Massive Energiekrise

Felbermayr: „Gegendruck auf den Kreml erzeugen“

Politik
10.07.2022 22:39

Während in Österreich eine Debatte über eine mögliche Strompreisdeckelung entbrannt ist, wundert sich der Wirtschaftsforscher Gabriel Felbermayr am Sonntag, dass man bei den Überlegungen, die Belastungen abzufedern, nicht schon weiter ist. Es brauche vor allem eine gemeinsame europäische Initiative, so der Chef des Österreichischen Institut für Wirtschaftsforschung (WIFO). Dass Europa von den Sanktionen stärker betroffen sei als Russland sieht Felbermayr jedoch nicht.

In den enormen Preissteigerungen für Energie sieht Felbermayr im Interview mit der ORF-„ZiB 2“, eine „Riesenbelastung“ für die Österreicherinnen und Österreicher. „Mich wundert, dass wir da noch nicht viel weiter sind“, zeigt er sich von der zögerlichen Reaktion auf die Preisexplosionen resigniert. Es gebe aber „ein paar Ideen“, um dem entgegenzuwirken.

WIFO-Chef: Brauchen „Einkaufskartell“
Der Wirtschaftsforscher hält dabei vor allem eine gemeinsame Kraftanstrengung der EU-Staaten für notwendig. Etwa durch eine gemeinsame Energiebeschaffung durch die Mitgliedsstaaten - mit einem solchen „Einkaufskartell“ könne man die Preise schließlich nicht nur gegen Russland, sondern etwa auch gegen andere Lieferländer, wie etwa Katar, drücken. „Wir müssen einen Gegendruck gegen den Kreml erzeugen“, erklärt er weiter.

Eine andere Idee wäre etwa, den Gaspreis zu subventionieren, wo er für den Strommarkt relevant ist - und damit das momentane Preisbildungsmodell der sogenannten Merit-Order etwas abschwächen. „Wenn wir dort die Preise runterbekommen, sinkt auch der der Preis für Typen von Strom, die nicht mit Gas produziert werden.“

„Freistrom“ könnte Energie sparen
Als Alternativvorschlag hält Felbermayr aber auch einen Anreiz zum Energiesparen für Sinnvoll. Konkret ginge das mit einem „Deckel auf Stromrechnungen“: Dabei würde etwa ein Haushalt ein gewisses Ausmaß an „Freistrom“ erhalten - etwa 80 Prozent des Vorjahresverbrauchs -, für den Rest müsste man den Marktpreis bezahlen. Dies sei ein aktiver Anreiz, dass auch tatsächlich Energie eingespart werde, so Felbermayr.

Zweifel an Strompreisdeckel
Von einem generellen Strompreisdeckel, wie er derzeit debattiert wird, hält Felbermayr hingegen wenig. Durch staatliche Eingriffe würde die Problematik nämlich nur verschoben - dies zeige sich etwa am Beispiel des französischen Energieversorgers EDF, der nach einem ähnlichen Vorstoß nun staatlich subventioniert werden müsse.
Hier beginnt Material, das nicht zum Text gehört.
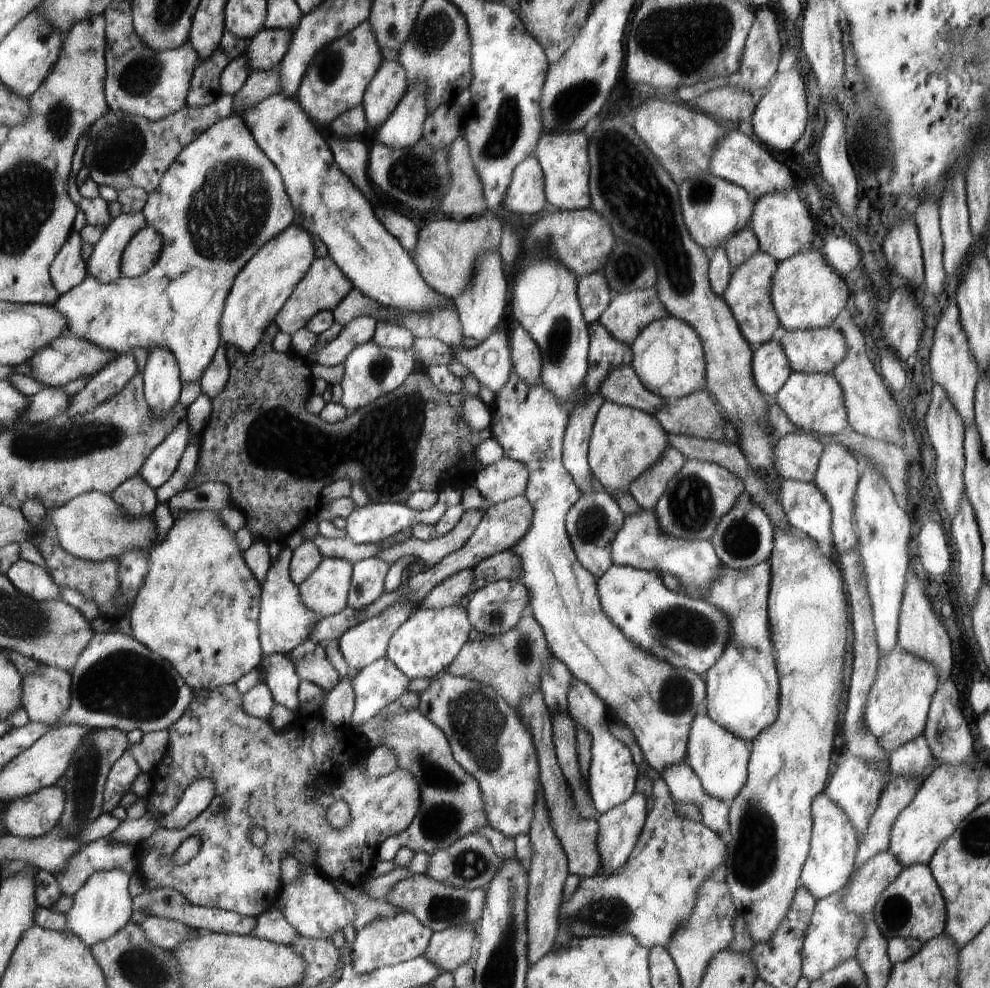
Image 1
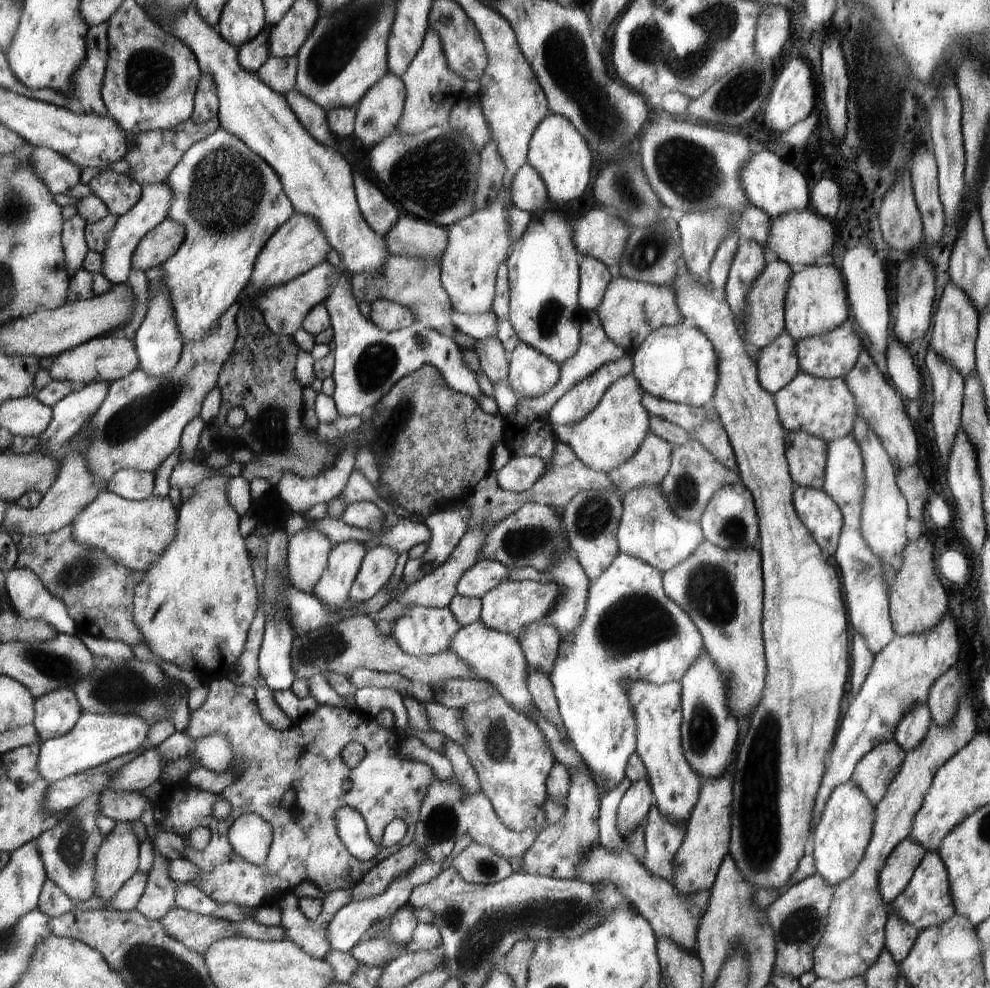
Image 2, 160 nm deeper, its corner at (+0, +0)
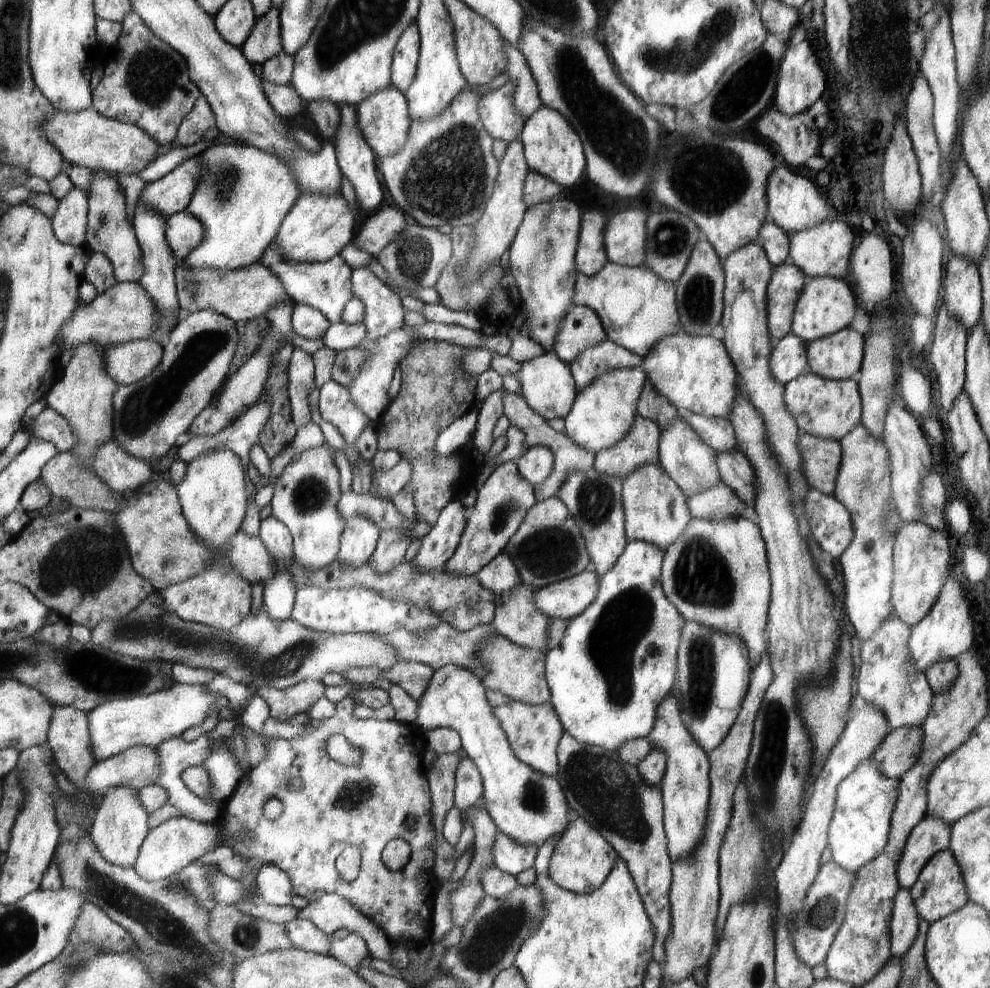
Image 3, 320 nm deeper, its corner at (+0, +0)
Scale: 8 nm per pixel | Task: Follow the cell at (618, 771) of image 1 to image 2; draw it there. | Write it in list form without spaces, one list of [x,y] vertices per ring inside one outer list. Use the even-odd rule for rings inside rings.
[[[619,554],[615,562],[599,577],[599,579],[591,582],[591,590],[588,592],[588,610],[584,612],[584,624],[580,624],[578,628],[574,628],[572,634],[568,634],[568,640],[561,640],[560,650],[554,662],[554,668],[550,672],[550,680],[552,687],[555,689],[556,700],[559,701],[560,718],[562,724],[566,726],[568,732],[569,743],[574,746],[574,749],[580,754],[584,763],[590,767],[590,770],[602,780],[608,782],[608,786],[612,786],[612,790],[616,790],[620,786],[627,785],[626,779],[626,764],[628,758],[634,754],[638,747],[638,733],[636,732],[636,715],[630,700],[628,700],[628,686],[634,680],[644,680],[644,682],[654,682],[654,684],[665,684],[672,682],[672,680],[681,681],[688,668],[692,668],[692,664],[696,662],[696,658],[700,658],[706,651],[704,646],[704,636],[700,634],[700,630],[696,628],[696,622],[692,622],[692,616],[688,616],[688,612],[684,608],[680,608],[674,600],[667,596],[666,590],[663,589],[663,573],[658,568],[652,568],[652,565],[646,564],[634,556],[626,556],[626,554]]]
„Ob man also mit einer behördlichen Vorgabe wirklich die beste Strategie fährt, bezweifle ich“, so Felbermayr.

Sanktionen treffen Russland sehr wohl
Dass die westlichen Sanktionen die EU härter als das eigentliche Ziel Russland, sieht der Wirtschaftsforscher definitiv nicht. Während es in Österreich etwa trotz Krise ein recht ausgewogenes Wirtschaftswachstum gebe, muss Russland wohl mit einem Verlust von acht bis zehn Prozent umgehen - zum Vergleich in der Eurozone wird mit einem Plus von etwa zwei Prozent gerechnet.

Sorgen müsse man sich aber wohl im Winter machen, denn „wenn tatsächlich kein Gas mehr kommen würde, könnte das letztlich eine Rezession auslösen“, mahnt Felbermayr.